A lively account of one of cycling’s most intriguing Victorian charecters

Cycle Publishing/Van Der Plas Publications 9781892495679 paperback 159pp $18.95

It is well over a century since Choppy Warburton died, yet still he is a controversial character. Although he never learned to ride a bicycle himself, his role as a trainer a manager of cyclists makes him among the best-known figures of the decade when cycling was the fastest and probably most popular sport in the world.

He owes his fame to two things. By reputation he enthusiastically prescribed his riders chemical enhancements – indeed, the National Cyclists Union convicted him of poisoning one of his charges and banned him from all domestic velodromes. He was also sketched by Toulouse-Lautrec in one of his drafts of the famous Chain-Simpson posters.

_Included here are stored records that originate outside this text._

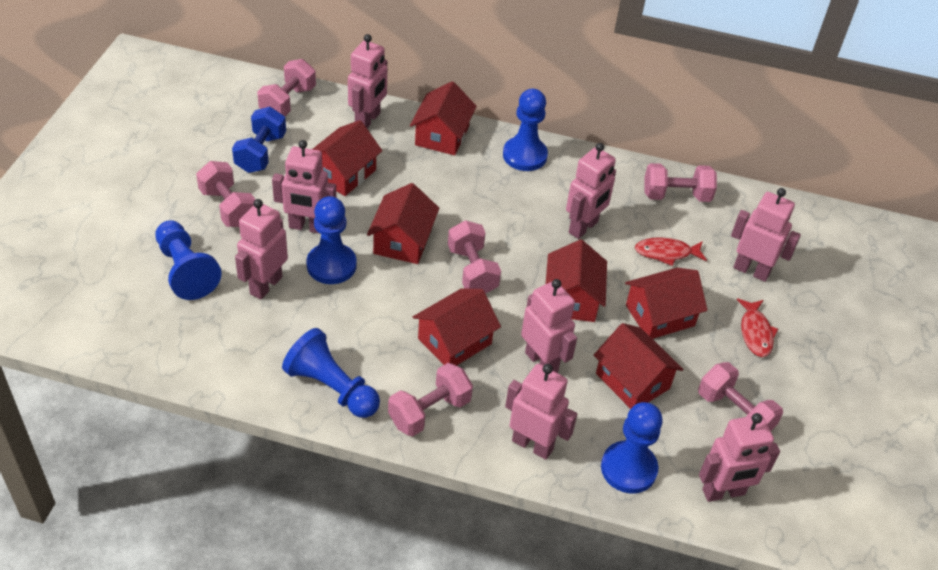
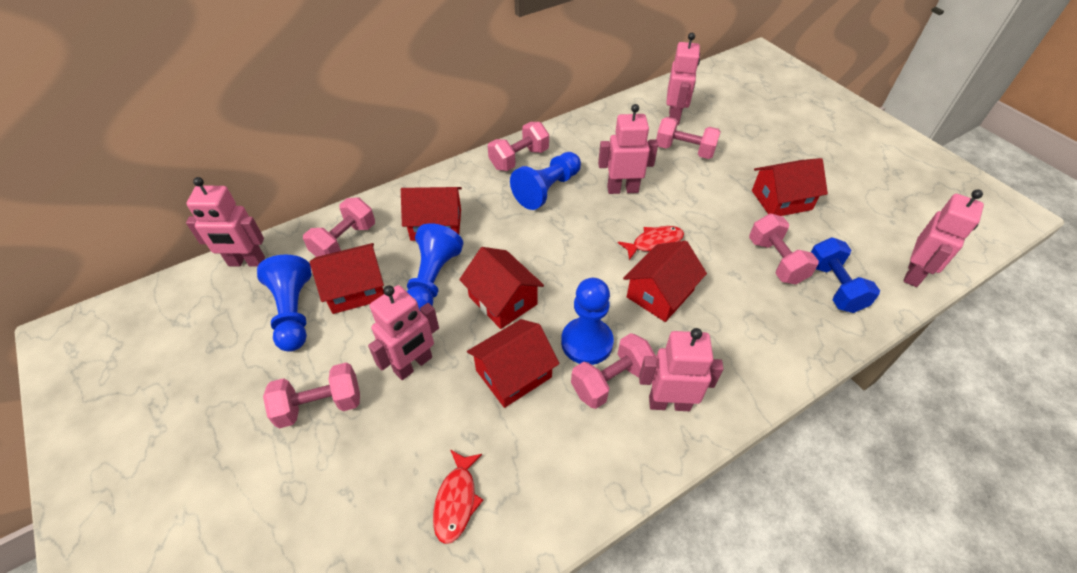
blue pawn: [155,220,222,300] [282,328,380,418] [306,196,357,284] [503,89,548,171] [601,402,663,493] = 5 -> [257,255,312,352] [407,223,463,311] [510,152,581,210] [561,278,614,365] = 4
pink robot: [235,199,288,299] [272,140,336,234] [348,34,387,128] [505,364,577,460] [521,279,577,373] [566,143,616,239] [699,413,780,502] [731,188,801,282] = 8 -> [186,177,265,267] [368,285,439,380] [598,104,658,194] [639,328,724,411] [666,33,700,125] [904,189,984,287] = 6
red house: [313,120,382,196] [367,183,439,264] [410,81,477,156] [413,288,501,366] [546,239,607,322] [594,323,683,409] [625,268,708,339] = 7 -> [310,243,384,314] [401,187,462,241] [459,247,544,329] [467,319,559,408] [623,241,707,322] [752,158,828,216] = 6

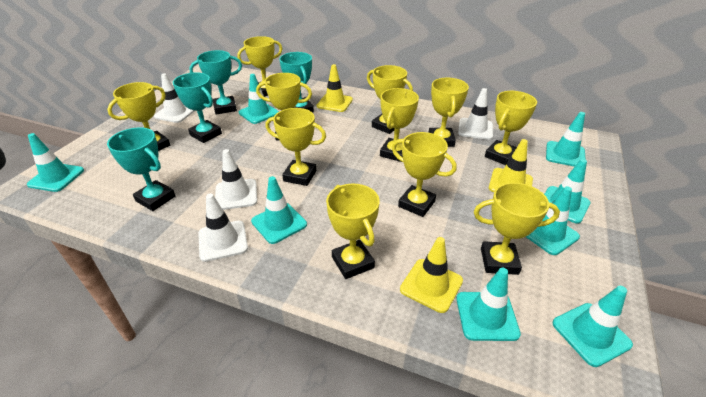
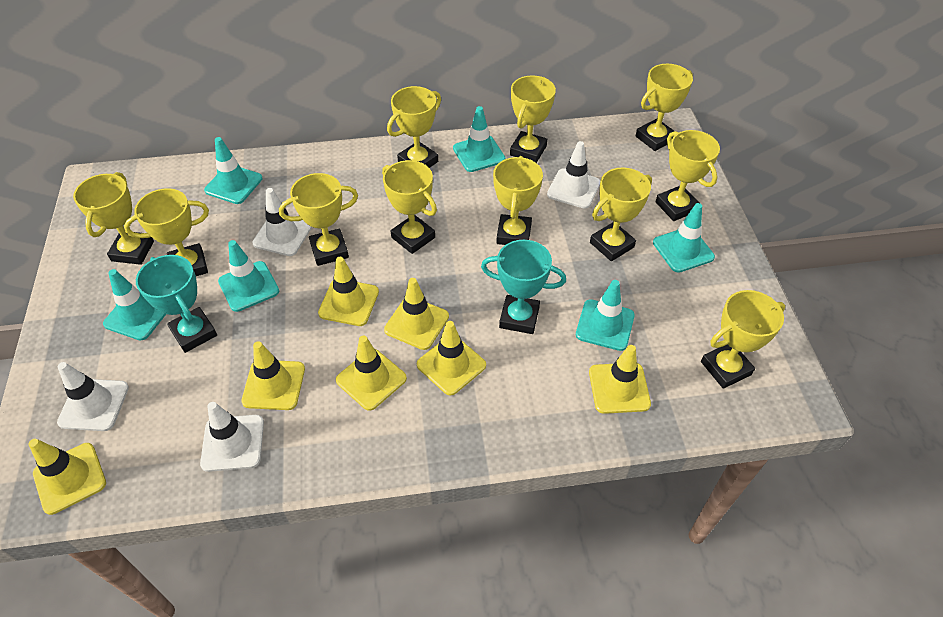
turquoise traffic cone: [27,133,84,192] [239,74,279,124] [251,176,307,244] [456,268,521,341] [526,186,580,255] [544,159,590,224] [546,112,586,167] [553,286,633,367] = 8 -> [103,269,166,340] [204,137,262,204] [218,240,279,312] [453,106,506,172] [576,280,635,351] [653,203,715,273] = 6
turquoise trophy: [107,127,176,211] [173,72,222,143] [189,50,242,114] [279,52,314,113] = 4 -> [136,255,217,353] [481,240,566,334] = 2
yellow traffic cone: [317,64,353,112] [400,237,463,313] [489,139,533,192] = 3 -> [29,439,106,515] [241,341,305,410] [318,257,379,326] [336,336,407,411] [384,278,449,350] [417,321,486,396] [589,345,651,414] = 7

Gerry Moore paints an engrossing picture of Warburton – a Lancastrian mill hand, turned professional long-distance runner. As his own athletic prowess waned, in the early 1890s, he turned his attention to the booming new sport of cycling. They were giddy times. Thousands of spectators watched massively hyped races where competitors were paced by tandems, triplets, quads and quints. Fortunes were made and lost by riders and promoters, most of whom appear to have circulated between London, Paris and the east coast of the USA.

For a short period Warburton was the king of this scene, training at least two world champions and being a key organiser of such pivotal events as the Chain races of 1896. In part Moore’s book is an attempt to rescue his subject’s reputation, and he achieves this in part. He argues convincingly that the working class Warburton was conspired against for commercial reasons and not given a fair hearing by the ‘gentlemanly’ NCU.

He does not, however, get to the bottom of what Warburton administered from the little black bottle with which he managed to revive flagging riders.

His case that there were no rules against doping and that, in all probability, most other riders were doing it too are fair – which is some way short of a satisfactorily conclusive answer. The book, which chronicles Warburton’s life and that of his most famous charges, the Linton brothers and Jimmy Michael, does repeat itself occasionally, suggesting that it possible started life as a series of articles. That does not detract from an enormously enjoyable account of cycling 1890s style – and the genesis of the ailment that might yet see off cycle sport.